In last night’s onstage conversation with Proforma CTO Brian Carothers, the Woz talked excitedly for nearly an hour about his early interest in electronics—even as a kid he knew he wanted to be an engineer. He built ham radio transmitters in elementary school and designed mini-computers in high school. “There were no books on computers and nothing in school, but I found a journal about ones and zeros and how to add and subtract them, and how to make logic diagrams and I did it on paper. I just loved it; I knew this would be my passion for the rest of my life. I got good at it, but I had no one to talk to about my digital stuff—not parents or teachers or any other students in school. I just did it on my own just for my love of it.
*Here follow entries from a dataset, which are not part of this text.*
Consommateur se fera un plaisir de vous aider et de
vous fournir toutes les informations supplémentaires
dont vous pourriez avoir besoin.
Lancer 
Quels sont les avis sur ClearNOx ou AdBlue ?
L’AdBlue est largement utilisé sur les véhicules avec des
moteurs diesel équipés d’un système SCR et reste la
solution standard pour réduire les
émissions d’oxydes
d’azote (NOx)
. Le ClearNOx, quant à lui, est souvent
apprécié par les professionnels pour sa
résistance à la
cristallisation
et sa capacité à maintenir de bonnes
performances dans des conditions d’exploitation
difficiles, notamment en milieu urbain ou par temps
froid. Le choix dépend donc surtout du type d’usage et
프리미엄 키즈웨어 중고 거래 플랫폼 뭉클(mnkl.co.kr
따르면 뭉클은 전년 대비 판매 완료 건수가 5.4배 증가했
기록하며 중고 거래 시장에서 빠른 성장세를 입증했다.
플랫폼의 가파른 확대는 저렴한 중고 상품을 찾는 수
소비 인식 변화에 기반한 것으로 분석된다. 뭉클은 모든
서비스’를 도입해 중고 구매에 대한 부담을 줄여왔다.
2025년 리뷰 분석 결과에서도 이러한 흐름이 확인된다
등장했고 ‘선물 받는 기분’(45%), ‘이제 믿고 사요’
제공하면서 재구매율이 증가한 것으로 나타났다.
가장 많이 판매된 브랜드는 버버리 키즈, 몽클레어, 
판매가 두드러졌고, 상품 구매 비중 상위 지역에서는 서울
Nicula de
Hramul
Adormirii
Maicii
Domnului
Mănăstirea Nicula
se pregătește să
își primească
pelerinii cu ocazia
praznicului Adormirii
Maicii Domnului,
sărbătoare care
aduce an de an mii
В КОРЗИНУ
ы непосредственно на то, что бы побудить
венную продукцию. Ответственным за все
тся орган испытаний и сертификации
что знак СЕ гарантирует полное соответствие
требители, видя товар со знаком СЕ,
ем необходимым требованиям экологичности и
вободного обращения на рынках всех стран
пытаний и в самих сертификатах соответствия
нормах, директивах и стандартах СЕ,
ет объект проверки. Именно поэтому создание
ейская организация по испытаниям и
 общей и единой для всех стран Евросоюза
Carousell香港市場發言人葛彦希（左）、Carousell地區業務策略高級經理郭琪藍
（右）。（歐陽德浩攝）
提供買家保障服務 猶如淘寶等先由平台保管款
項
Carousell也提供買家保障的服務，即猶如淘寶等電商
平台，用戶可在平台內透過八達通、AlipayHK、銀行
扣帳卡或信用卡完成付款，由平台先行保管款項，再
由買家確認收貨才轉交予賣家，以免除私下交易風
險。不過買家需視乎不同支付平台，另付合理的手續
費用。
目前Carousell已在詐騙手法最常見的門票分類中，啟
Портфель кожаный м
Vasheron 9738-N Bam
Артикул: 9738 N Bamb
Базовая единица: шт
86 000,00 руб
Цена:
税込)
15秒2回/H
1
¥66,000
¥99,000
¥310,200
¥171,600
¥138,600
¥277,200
I knew that these little tiny logic things that were like light switches—if you put 10 in a row, you could actually add binary numbers—that was a thrill to me.”
He searched for and devoured every manual he could find that described the insides of computers. “I’d spend weekends with a pencil and paper drawing the logic, the chips and the wires that would make that computer. I could never afford a single chip to build one, so I just did it on paper and played a game. I’d go to bed dreaming, “Is there a way I could do it with one less chip, two less chips?”
Always one to enjoy pranking others, as a kid he used his knowledge of electronics to play hilarious tricks on his friends such as building a TV jammer that scrambled the picture to fool friends into thinking that their movements were somehow were causing the static on the screen.
While in college, working a summer job designing calculators at Hewlett-Packard, he was introduced to his future Apple co-founder Steve Jobs through a mutual friend. The pair went to the same high school, but not at the same time, and shared interests in Bob Dylan’s music, designing computers and playing pranks. Five years before they launched their first Apple computer, they worked together in a business venture to build and sell a device—called a blue box—that allowed callers to make free calls anywhere in the world.
While the brilliant Wozniak would clearly be a success in business, he says he wanted to measure success differently. Early on he decided that whatever he did in life, that he would keep a fun side. “I decided that my life was not going to be all about accomplishments or earnings but about how many times I smiled. The raw emotion, the feeling of laughter—and you feel that when you do pranks. Happiness is what life is about—not achievements. My happiness level is smiles minus frowns—smiles are good for you; frowns are bad for you. Don’t blame anyone and don’t argue with anyone. They have their views; I have my views. They have a logical mind and that’s good; I have a logical mind—and that’s good. You don’t have to agree. I’ve gotten through life really well [by remembering that] happiness is smiles minus frowns.”
Putting fun first was always Wozniak’s motivation, even when he typed term papers for friends while in college. He charged his standard rate—five cents per paper. It was his standard rate because he loved to type. Likewise, he built computers because it was fun. His development of the Apple I computer in 1975 and later the Apple II microcomputer went on to change the world.